Замерев от восторга, она во все глаза смотрела на реку. Огромная луна поднималась над лесом, и пульсирующая серебристая дорожка перекинулась с одного берега Абасуга до другого. От воды дул прохладный ветерок, и Анатолий, уже не спрашивая согласия, накинул ей на плечи свою куртку. Затем взял за руку.

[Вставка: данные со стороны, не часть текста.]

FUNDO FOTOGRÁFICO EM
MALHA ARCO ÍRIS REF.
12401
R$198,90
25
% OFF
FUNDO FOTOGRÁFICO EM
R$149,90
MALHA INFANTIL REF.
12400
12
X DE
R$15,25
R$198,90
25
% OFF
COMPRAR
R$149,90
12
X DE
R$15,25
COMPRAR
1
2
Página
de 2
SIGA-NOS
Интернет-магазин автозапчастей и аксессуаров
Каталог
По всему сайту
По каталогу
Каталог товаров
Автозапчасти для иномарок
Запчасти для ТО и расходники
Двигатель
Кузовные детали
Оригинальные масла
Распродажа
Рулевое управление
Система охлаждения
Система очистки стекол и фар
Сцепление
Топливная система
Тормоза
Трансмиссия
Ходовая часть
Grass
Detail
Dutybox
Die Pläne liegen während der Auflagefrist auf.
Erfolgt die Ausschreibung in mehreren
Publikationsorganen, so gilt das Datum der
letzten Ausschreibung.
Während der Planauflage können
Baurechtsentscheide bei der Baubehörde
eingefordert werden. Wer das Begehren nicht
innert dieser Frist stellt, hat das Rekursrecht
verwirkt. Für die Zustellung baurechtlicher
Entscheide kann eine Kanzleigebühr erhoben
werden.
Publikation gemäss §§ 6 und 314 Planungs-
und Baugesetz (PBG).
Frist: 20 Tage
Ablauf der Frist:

— Присаживайся! Жестковато, конечно, сидеть, но терпимо, — сказал он, улыбнувшись. Но голос его звучал глухо и немного печально. И глаза смотрели грустно, как при расставании. В сердце закралась тревога, но Татьяна отвела взгляд.
Нервы? Конечно, нервы расшалились. Все это из-за Евы. Что их связывает с Анатолием? Дружба, работа или нечто большее? Вон как по-хозяйски она вела себя за столом. Видно, не первый раз общалась с Борисом и Анатолием на короткой ноге… Но, с другой стороны, Анатолий ушел с ней, оставил Еву в компании Бориса. Получается?..
«А ровно ничего не получается! — одернула она себя. — И вообще, прочь все мысли о Еве! Она того не стоит!»
Какое-то время они сидели молча. Стихли крики на волейбольной площадке, лишь продолжала где-то звучать гитара, выводя немудреный мотив. Ей вторил приятный мужской голос:
Ходит милая девушка В костюме простом, неброском, Зеленые бриджи, рубашка навыпуск, В разбитых давно босоножках. Ищет милая девушка Далеких веков отброски, Черепки, браслеты и кости, находки, во всех раскопках… [12]12
Стихи В. Гене.
— Даже песни у вас о раскопках, — сказала Татьяна.
— Что поделаешь? — отозвался Анатолий. — Раскоп здесь — Его Величество, а мы — простые подданные. Поэтому все разговоры, споры, дискуссии только о нем, любимом. Сидят допоздна, пока не разгонишь всю ораву по палаткам. Вечерние посиделки с чаем, иногда с вином — самое отрадное время в экспедиции. Ведь здесь собрались люди, занятые одним делом, потому и темы для общих разговоров быстро находятся. Тут и песни тебе, и байки всякие, случаи из жизни бродячей, экспедиционной. Чего только не бывает в поле! Но никто никого не нагружает своими проблемами. Все неприятности остаются в городе. И как бы душу ни крутило, плач в жилетку отменяется. Но поговорить о судьбах России — святое дело! Это ведь наша национальная забава!